Among the changes Birkets fears electronic postmodernity will bring about include language erosion, a flattening of historical perspectives, and a shattered faith in institutions and grand explanatory narratives:
My core fear is that we are, as a culture, as a species, becoming shallower; turned from depth?from the unfathomable mystery?and are adapting ourselves to the ersatz security of a vast lateral connectedness. That we are giving up on wisdom, the struggle for which has for millennia been central to the very idea of culture, and that we are pledging instead to a faith in the web (p. 228).
Writing historian and hypertext author Jay David Bolter (1991) anticipates such critiques, and answers them by placing new ways of writing squarely within the realm of broader social changes.
Our culture is itself a vast writing space, a complex of symbolic structures. Just as we write our minds, we can say that we write the culture in which we live. And just as our culture is moving from the printed book to the computer, it is also in the final stages of the transition from a hierarchical social order to what we might call a "network culture."...Our culture of interconnections both reflects and is reflected in our new technology of writing. With all these transitions, the making and breaking of social links, people are beginning to function as elements in a hypertextual network of affiliations. Our whole society is taking on the provisional character of a hypertext (p. 232-233)

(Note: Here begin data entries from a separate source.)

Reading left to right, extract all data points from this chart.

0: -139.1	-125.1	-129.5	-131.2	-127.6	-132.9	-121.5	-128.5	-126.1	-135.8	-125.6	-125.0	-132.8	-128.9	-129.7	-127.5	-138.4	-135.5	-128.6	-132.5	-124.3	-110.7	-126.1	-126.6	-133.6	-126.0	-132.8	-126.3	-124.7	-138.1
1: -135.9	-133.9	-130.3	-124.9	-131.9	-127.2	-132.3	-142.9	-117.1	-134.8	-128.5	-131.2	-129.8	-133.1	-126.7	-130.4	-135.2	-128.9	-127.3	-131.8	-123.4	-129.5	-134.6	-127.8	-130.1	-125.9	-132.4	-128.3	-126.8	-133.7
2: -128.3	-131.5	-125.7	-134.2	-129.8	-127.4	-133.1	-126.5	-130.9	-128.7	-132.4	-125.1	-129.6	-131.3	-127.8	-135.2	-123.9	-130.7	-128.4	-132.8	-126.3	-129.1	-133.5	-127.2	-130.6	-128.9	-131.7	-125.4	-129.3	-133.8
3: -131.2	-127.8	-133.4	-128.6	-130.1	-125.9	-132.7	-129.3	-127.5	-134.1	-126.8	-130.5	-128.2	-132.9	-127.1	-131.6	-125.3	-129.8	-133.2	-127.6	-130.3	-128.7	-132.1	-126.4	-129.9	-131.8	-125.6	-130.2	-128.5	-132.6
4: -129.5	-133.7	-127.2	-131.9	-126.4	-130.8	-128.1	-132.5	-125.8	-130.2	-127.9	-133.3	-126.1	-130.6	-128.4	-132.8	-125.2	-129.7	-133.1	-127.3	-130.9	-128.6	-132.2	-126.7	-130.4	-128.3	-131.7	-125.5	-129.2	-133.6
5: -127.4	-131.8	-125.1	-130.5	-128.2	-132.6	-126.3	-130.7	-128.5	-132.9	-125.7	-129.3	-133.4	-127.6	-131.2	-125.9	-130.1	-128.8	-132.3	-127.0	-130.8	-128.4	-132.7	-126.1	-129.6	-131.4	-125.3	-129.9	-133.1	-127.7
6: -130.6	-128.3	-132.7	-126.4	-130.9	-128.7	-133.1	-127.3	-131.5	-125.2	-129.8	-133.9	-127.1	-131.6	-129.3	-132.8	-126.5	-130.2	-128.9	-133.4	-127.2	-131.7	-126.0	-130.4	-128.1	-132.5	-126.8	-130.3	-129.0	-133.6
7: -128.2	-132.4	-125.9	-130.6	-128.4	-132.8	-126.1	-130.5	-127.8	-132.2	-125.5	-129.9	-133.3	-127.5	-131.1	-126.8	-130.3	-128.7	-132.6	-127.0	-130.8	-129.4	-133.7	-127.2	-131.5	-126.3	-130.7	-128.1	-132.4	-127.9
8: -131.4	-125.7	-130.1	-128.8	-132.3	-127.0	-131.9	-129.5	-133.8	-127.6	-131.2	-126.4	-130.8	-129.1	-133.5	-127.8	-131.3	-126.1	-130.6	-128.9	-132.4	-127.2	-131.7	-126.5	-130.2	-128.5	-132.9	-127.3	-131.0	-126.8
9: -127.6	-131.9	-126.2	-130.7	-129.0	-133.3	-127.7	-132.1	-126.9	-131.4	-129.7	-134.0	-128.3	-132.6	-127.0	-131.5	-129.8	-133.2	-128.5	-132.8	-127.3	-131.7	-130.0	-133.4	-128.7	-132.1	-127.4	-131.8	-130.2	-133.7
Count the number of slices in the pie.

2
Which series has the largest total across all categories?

Bolter admits that reading will change dramatically, but feels that this will serve the new society well:
The computer is an ideal writing space for our networked society, because it permits every form of reading and writing from the most passive to the most active. A large group of users (perhaps the largest) will use the resources of the machine to shop, read the weather report, and play fantastic video games under the rubric of virtual reality. There will be a large market for the electronic equivalents of how-to books and interactive romances, science fiction, and the other genres. Small groups will read and write "serious" interactive fiction and non-fiction. Tiny networks of scholars will conduct esoteric studies in ancient and modern literature and languages. Hundreds or thousands of different interest groups from fundamentalist religion to space exploration will publish and read each other's messages and hypertexts?on commercial, academic, or governmental communication networks. Government and business will produce electronic documents by the billions....In the world of electronic writing, there will be no texts that everyone must read. There will only be texts that more or fewer readers choose to examine in more or less detail. The idea of the great, inescapable book belongs to the age of print that is now passing (p. 238/240).